6. The instance processing method according to claim 5, characterized in that, If the first update fails, the retry time slices are selected from the remaining time slices, including: If the first update fails, then determine the target number of update failures; If the target number is less than or equal to the preset number, then the retry time shard of the stateful service instance is selected from the remaining time shards based on the target time shard corresponding to the stateful service instance and the target number.

7. The instance processing method according to any one of claims 1-6, characterized in that, After performing a second update on the first updated local permission table according to the target update time to obtain the second updated local permission table, the method further includes: Obtain the service request for the first execution stateful service instance, and perform a hash operation on the object identifier in the service request to obtain the third hash value corresponding to the service request; Based on the third hash value and the fourth hash value in the second updated local permission table, select the second execution stateful service instance that executes the service request from the second updated local permission table; If the first execution stateful service instance and the second execution stateful service instance are the same, and the current time is before the first permission expiration time of the second execution stateful service instance, then the service request is responded to through the second execution stateful service instance.
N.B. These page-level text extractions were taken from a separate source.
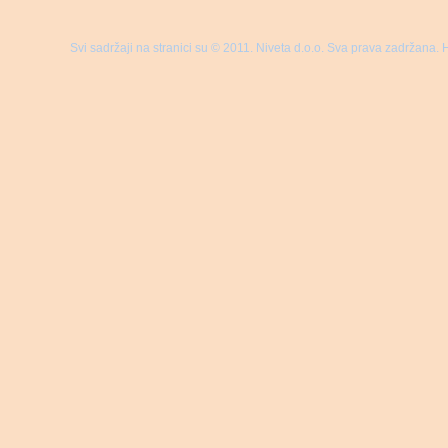
Svi sadržaji na stranici su © 2011. Niveta d.o.o. Sva prava zadržana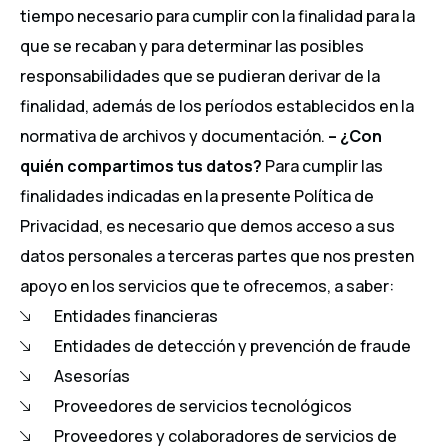
tiempo necesario para cumplir con la finalidad para la
que se recaban y para determinar las posibles
responsabilidades que se pudieran derivar de la
finalidad, además de los períodos establecidos en la
normativa de archivos y documentación.
– ¿Con
quién compartimos tus datos?
Para cumplir las
finalidades indicadas en la presente Política de
Privacidad, es necesario que demos acceso a sus
datos personales a terceras partes que nos presten
apoyo en los servicios que te ofrecemos, a saber:
Entidades financieras
Entidades de detección y prevención de fraude
Asesorías
Proveedores de servicios tecnológicos
Proveedores y colaboradores de servicios de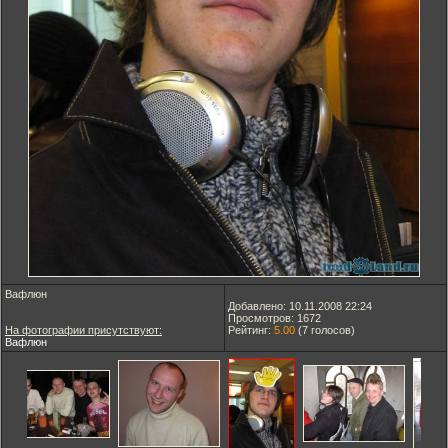
Вафлюн
Добавлено: 10.11.2008 22:24
Просмотров: 1672
На фотографии присутствуют:
Рейтинг:
5.00
(
7
голосов)
Вафлюн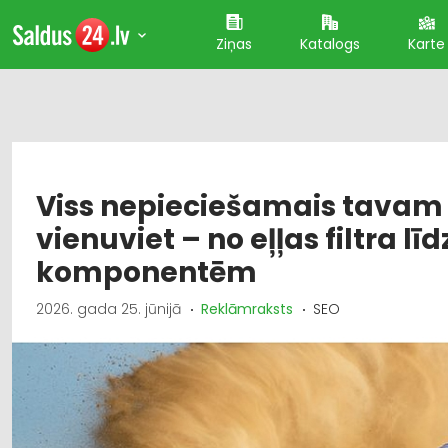
Ziņas
Katalogs
Karte
Viss nepieciešamais tava
vienuviet – no eļļas filtra līd
komponentēm
2026. gada 25. jūnijā
Reklāmraksts
SEO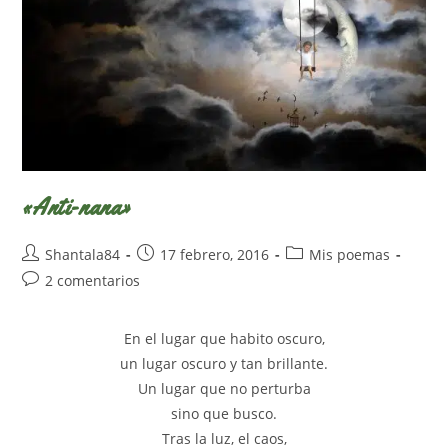
«Anti-nana»
Autor
Publicación
Categoría
Shantala84
17 febrero, 2016
Mis poemas
de
de
de
Comentarios
2 comentarios
la
la
la
de
entrada:
entrada:
entrada:
la
En el lugar que habito oscuro,
entrada:
un lugar oscuro y tan brillante.
Un lugar que no perturba
sino que busco.
Tras la luz, el caos,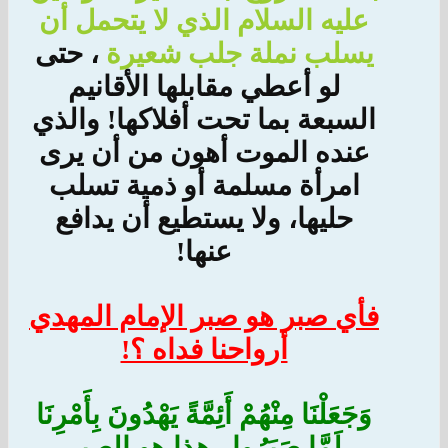
عليه السلام الذي لا يتحمل أن
يسلب نملة جلب شعيرة
، حتى
لو أعطي مقابلها الأقانيم
السبعة بما تحت أفلاكها! والذي
عنده الموت أهون من أن يرى
امرأة مسلمة أو ذمية تسلب
حليها، ولا يستطيع أن يدافع
عنها!
فأي صبر هو صبر الإمام المهدي
أرواحنا فداه ؟!
وَجَعَلْنَا مِنْهُمْ أَئِمَّةً يَهْدُونَ بِأَمْرِنَا
لَمَّا صَبَرُوا.. هذا هو الصبر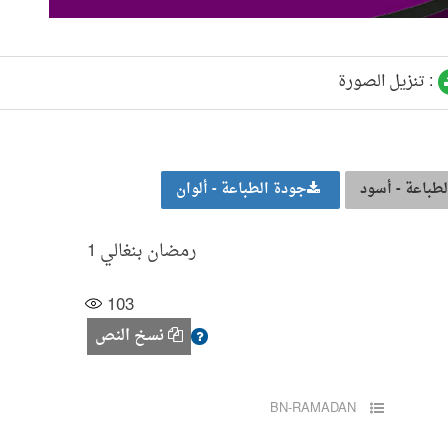
تنزيل الصورة :
طباعة - أسود
جودة الطباعة - ألوان
رمضان بنغالي 1
103
نسخ النص
BN-RAMADAN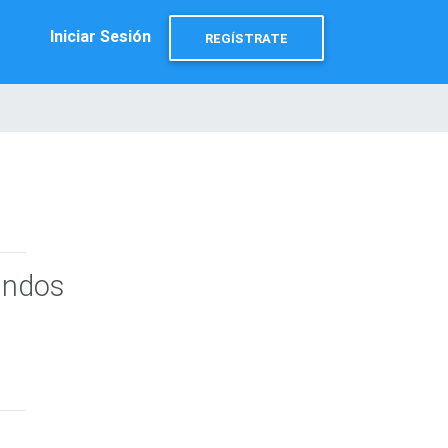
Iniciar Sesión
REGÍSTRATE
undos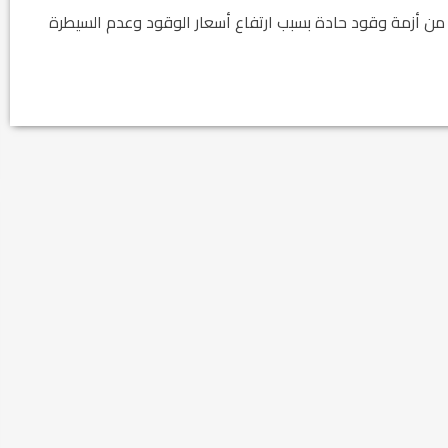
 من أزمة وقود حادة بسبب ارتفاع أسعار الوقود وعدم السيطرة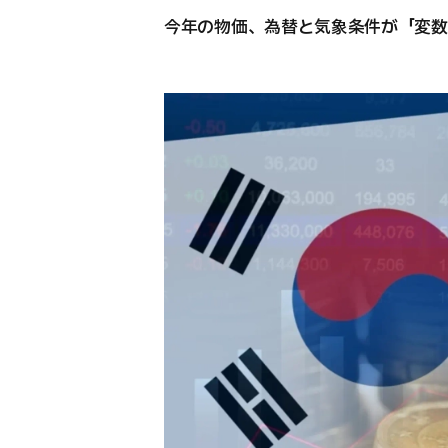
今年の物価、為替と気象条件が「変数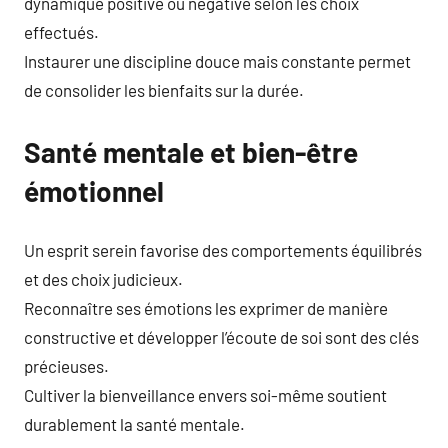
dynamique positive ou négative selon les choix
effectués.
Instaurer une discipline douce mais constante permet
de consolider les bienfaits sur la durée.
Santé mentale et bien-être
émotionnel
Un esprit serein favorise des comportements équilibrés
et des choix judicieux.
Reconnaître ses émotions les exprimer de manière
constructive et développer l’écoute de soi sont des clés
précieuses.
Cultiver la bienveillance envers soi-même soutient
durablement la santé mentale.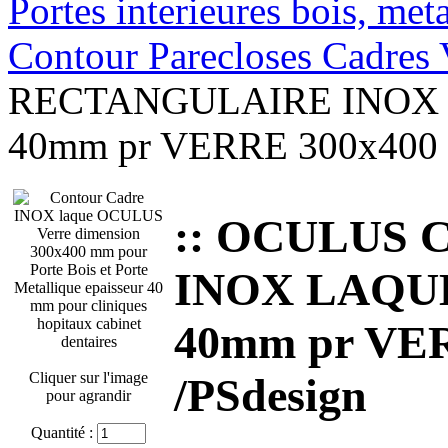
Portes interieures bois, met
Contour Parecloses Cadres 
RECTANGULAIRE INOX 
40mm pr VERRE 300x400 m
:: OCULUS 
INOX LAQUE
40mm pr VER
Cliquer sur l'image
/PSdesign
pour agrandir
Quantité :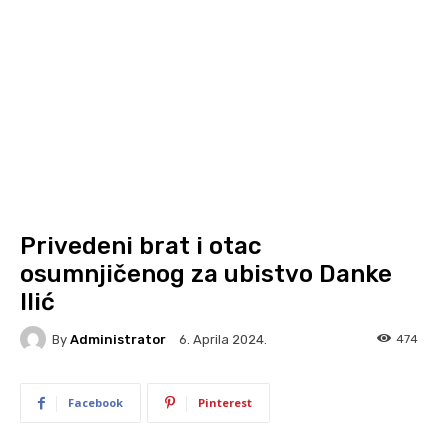
Privedeni brat i otac
osumnjičenog za ubistvo Danke
Ilić
By
Administrator
474
6. Aprila 2024.
Facebook
Pinterest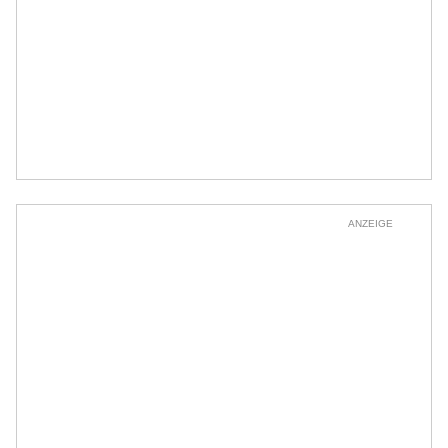
ANZEIGE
8. An instance processing apparatus, characterized in that, include: The first acquisition module is used to acquire the local permission table updated by the first renewal time. The local permission table includes the first hash value of each stateful service instance on the hash ring and the first permission expiration time. The time interval between the first permission expiration time and the first renewal time is greater than the preset renewal period. The second acquisition module is used to acquire updated data from the database at the second renewal time, and based on the updated data, perform a first update on the first permission expiration time and the first hash value to obtain the local permission table after the first update. The first time interval between the second renewal time and the first renewal time is the preset renewal period. The third acquisition module is used to acquire the target update time of the newly added stateful service instance if the first updated local permission table includes the second hash value of the newly added stateful service instance on the hash ring. The update module is used to perform a second update on the first updated local permission table according to the target update time to obtain a second updated local permission table, wherein the second updated local permission table includes the second permission expiration time of the newly added stateful service instance.

9. An electronic device, characterized in that, It includes a processor and a memory, the memory storing a computer program, and the processor running the computer program in the memory to perform the instance processing method according to any one of claims 1 to 7.

10. A computer-readable storage medium, characterized in that, The computer-readable storage medium stores a computer program adapted for loading by a processor to execute the instance processing method according to any one of claims 1 to 7.

11. A computer program product, characterized in that, The computer program product stores a computer program adapted for loading by a processor to execute the instance processing method according to any one of claims 1 to 7.